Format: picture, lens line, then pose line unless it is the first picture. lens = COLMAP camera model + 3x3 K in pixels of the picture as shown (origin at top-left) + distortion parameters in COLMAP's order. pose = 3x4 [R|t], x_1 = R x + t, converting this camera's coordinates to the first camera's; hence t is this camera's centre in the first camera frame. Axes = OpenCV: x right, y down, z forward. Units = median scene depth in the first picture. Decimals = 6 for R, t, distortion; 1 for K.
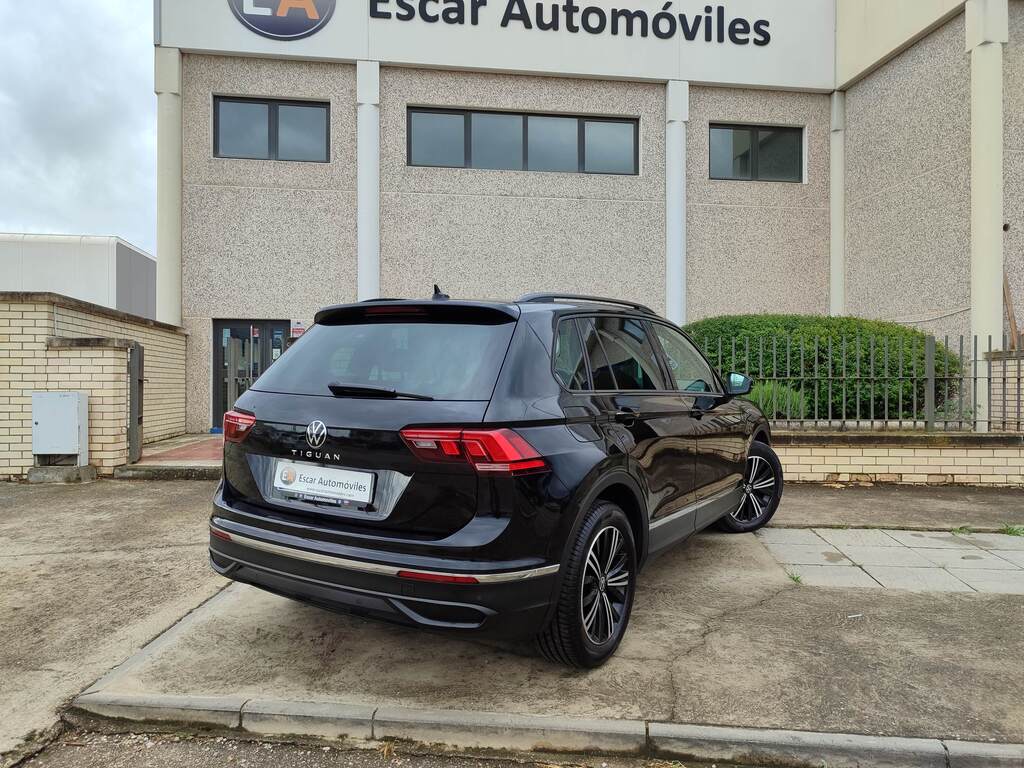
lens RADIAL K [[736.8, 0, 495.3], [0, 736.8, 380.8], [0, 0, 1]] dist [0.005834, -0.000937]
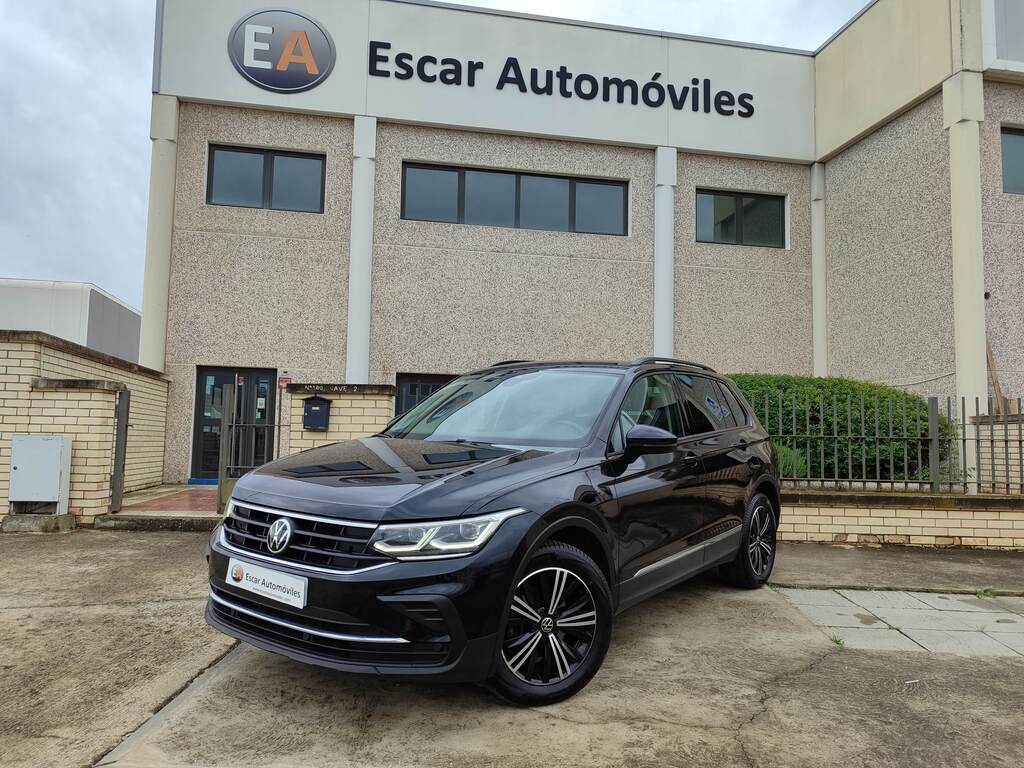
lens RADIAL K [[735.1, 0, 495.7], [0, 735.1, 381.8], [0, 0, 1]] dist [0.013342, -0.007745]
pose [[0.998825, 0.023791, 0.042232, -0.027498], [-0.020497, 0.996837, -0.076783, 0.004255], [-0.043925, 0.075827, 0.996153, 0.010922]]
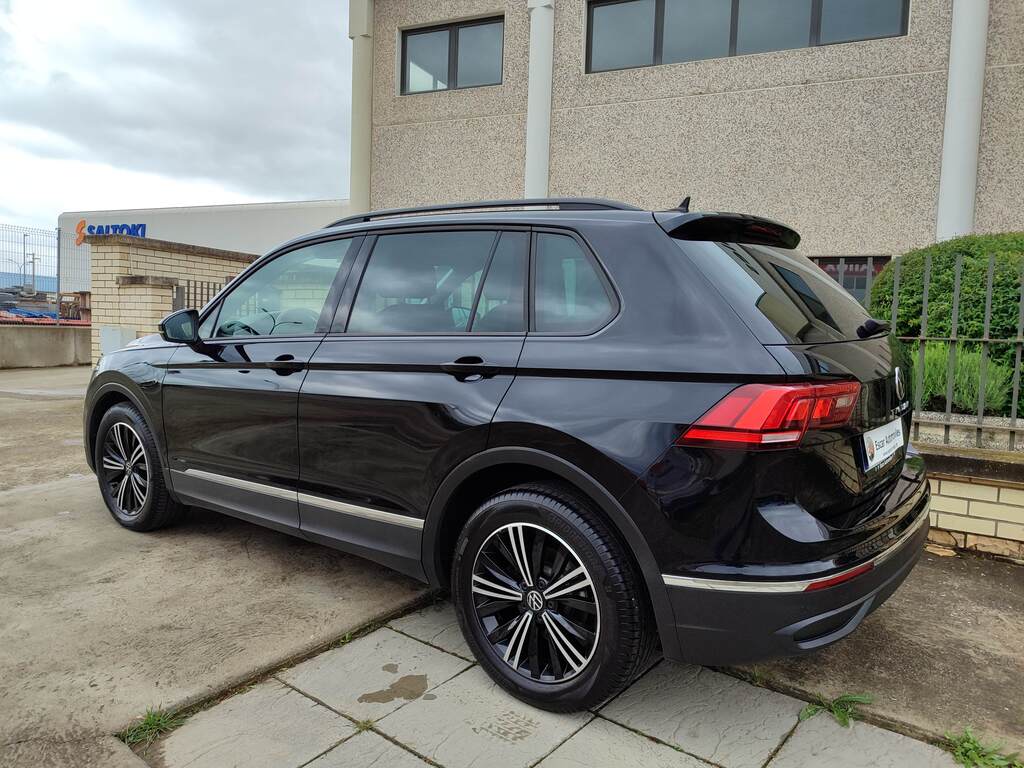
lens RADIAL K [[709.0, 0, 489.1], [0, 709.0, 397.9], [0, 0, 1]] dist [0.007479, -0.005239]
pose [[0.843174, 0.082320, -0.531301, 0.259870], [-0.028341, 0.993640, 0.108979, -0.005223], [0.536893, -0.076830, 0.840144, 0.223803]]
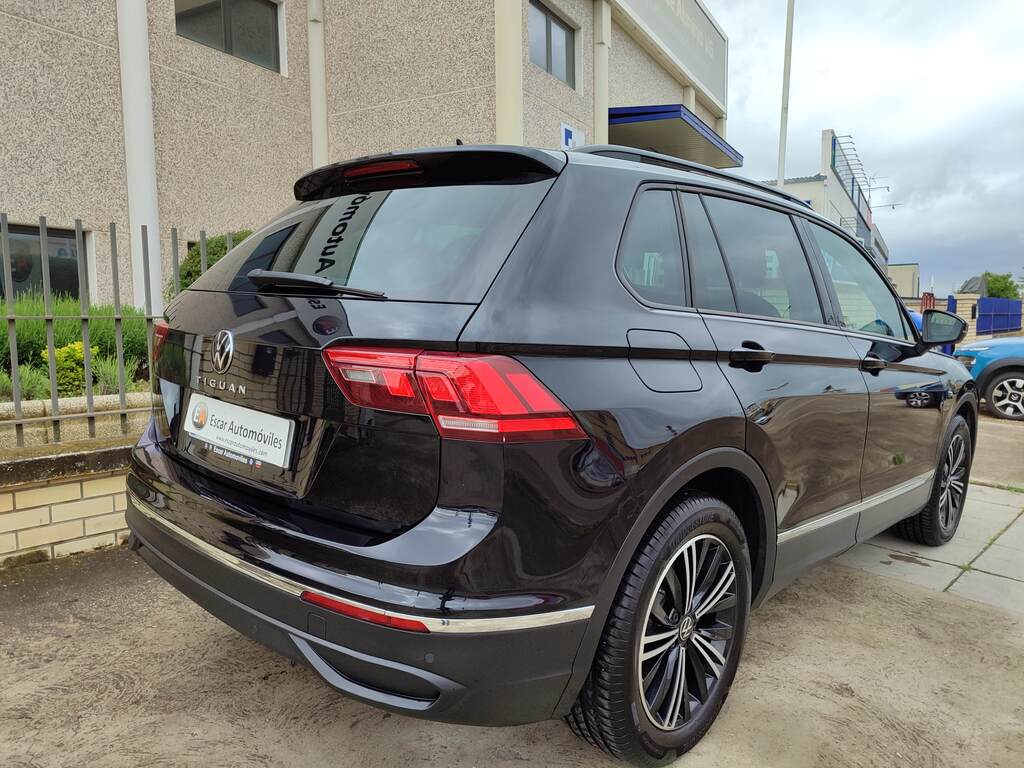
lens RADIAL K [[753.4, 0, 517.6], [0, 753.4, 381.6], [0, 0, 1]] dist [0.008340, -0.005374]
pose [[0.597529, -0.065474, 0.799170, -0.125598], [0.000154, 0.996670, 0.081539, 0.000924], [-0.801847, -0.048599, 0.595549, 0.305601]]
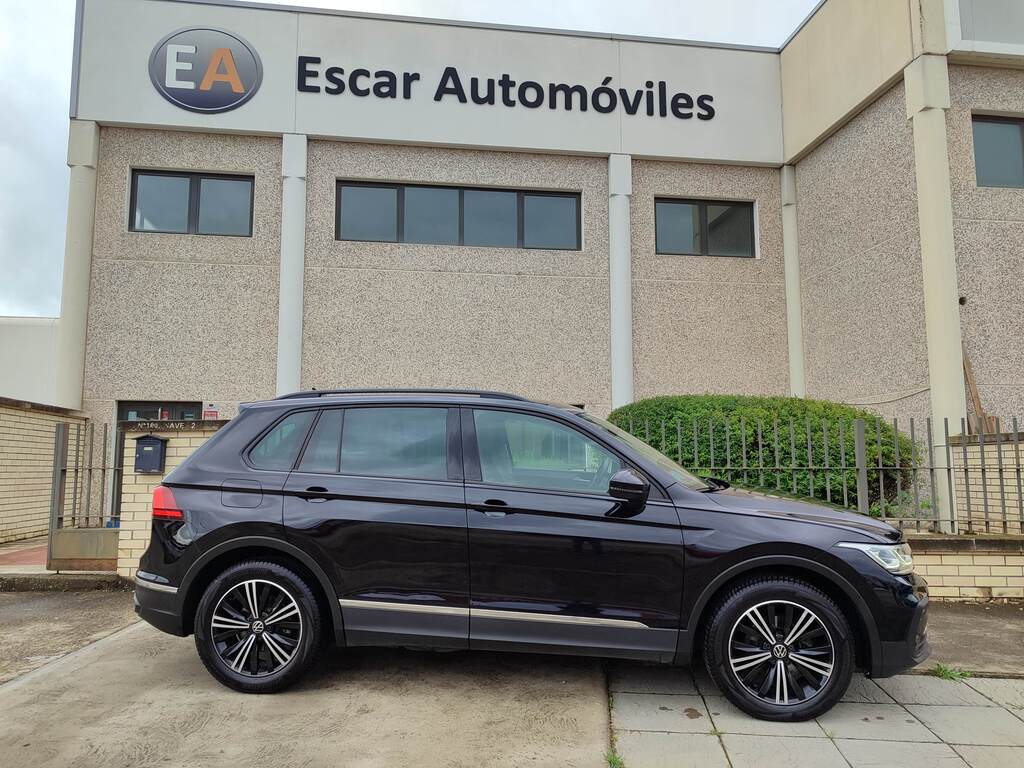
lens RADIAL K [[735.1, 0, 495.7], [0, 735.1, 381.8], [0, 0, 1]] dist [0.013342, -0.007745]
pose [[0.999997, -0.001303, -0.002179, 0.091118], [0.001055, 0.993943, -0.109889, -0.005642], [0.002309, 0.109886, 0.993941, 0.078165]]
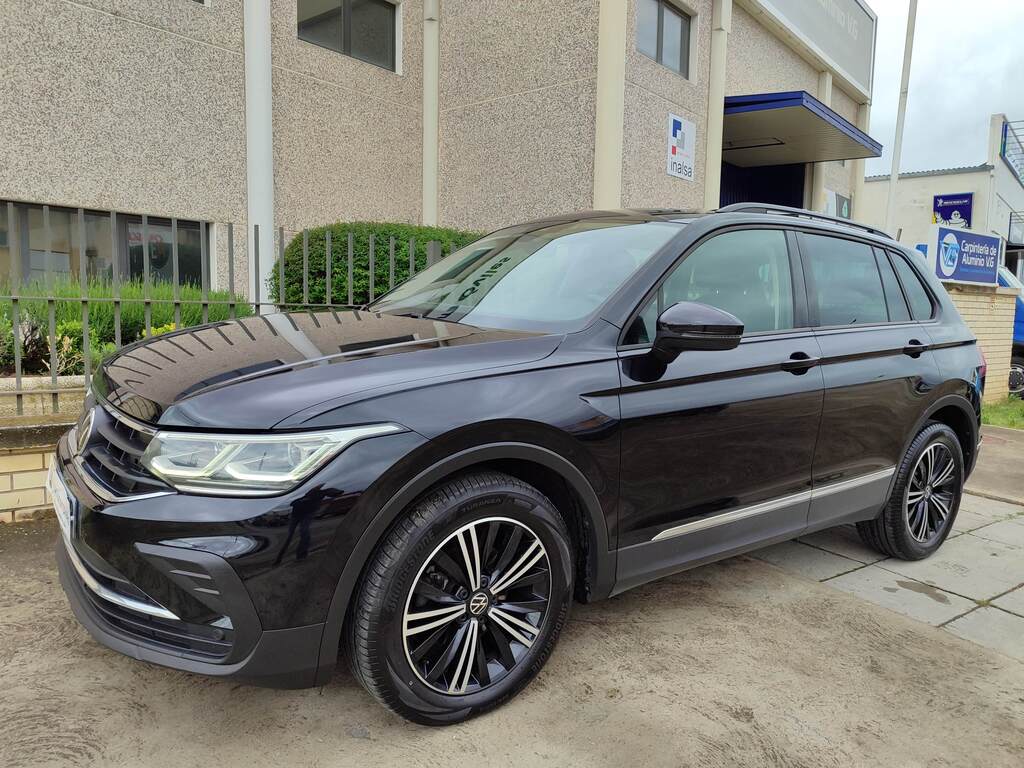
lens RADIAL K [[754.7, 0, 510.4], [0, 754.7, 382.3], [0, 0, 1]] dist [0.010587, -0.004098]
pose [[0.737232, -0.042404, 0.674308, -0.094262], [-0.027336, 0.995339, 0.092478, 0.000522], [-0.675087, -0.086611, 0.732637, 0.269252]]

━━━━━━━━━━

● **Assignment**: Word for word, restate the records above and drop the pictures.

● **Answer for the task**:
Format: picture, lens line, then pose line unless it is the first picture. lens = COLMAP camera model + 3x3 K in pixels of the picture as shown (origin at top-left) + distortion parameters in COLMAP's order. pose = 3x4 [R|t], x_1 = R x + t, converting this camera's coordinates to the first camera's; hence t is this camera's centre in the first camera frame. Axes = OpenCV: x right, y down, z forward. Units = median scene depth in the first picture. Decimals = 6 for R, t, distortion; 1 for K.
lens RADIAL K [[736.8, 0, 495.3], [0, 736.8, 380.8], [0, 0, 1]] dist [0.005834, -0.000937]
lens RADIAL K [[735.1, 0, 495.7], [0, 735.1, 381.8], [0, 0, 1]] dist [0.013342, -0.007745]
pose [[0.998825, 0.023791, 0.042232, -0.027498], [-0.020497, 0.996837, -0.076783, 0.004255], [-0.043925, 0.075827, 0.996153, 0.010922]]
lens RADIAL K [[709.0, 0, 489.1], [0, 709.0, 397.9], [0, 0, 1]] dist [0.007479, -0.005239]
pose [[0.843174, 0.082320, -0.531301, 0.259870], [-0.028341, 0.993640, 0.108979, -0.005223], [0.536893, -0.076830, 0.840144, 0.223803]]
lens RADIAL K [[753.4, 0, 517.6], [0, 753.4, 381.6], [0, 0, 1]] dist [0.008340, -0.005374]
pose [[0.597529, -0.065474, 0.799170, -0.125598], [0.000154, 0.996670, 0.081539, 0.000924], [-0.801847, -0.048599, 0.595549, 0.305601]]
lens RADIAL K [[735.1, 0, 495.7], [0, 735.1, 381.8], [0, 0, 1]] dist [0.013342, -0.007745]
pose [[0.999997, -0.001303, -0.002179, 0.091118], [0.001055, 0.993943, -0.109889, -0.005642], [0.002309, 0.109886, 0.993941, 0.078165]]
lens RADIAL K [[754.7, 0, 510.4], [0, 754.7, 382.3], [0, 0, 1]] dist [0.010587, -0.004098]
pose [[0.737232, -0.042404, 0.674308, -0.094262], [-0.027336, 0.995339, 0.092478, 0.000522], [-0.675087, -0.086611, 0.732637, 0.269252]]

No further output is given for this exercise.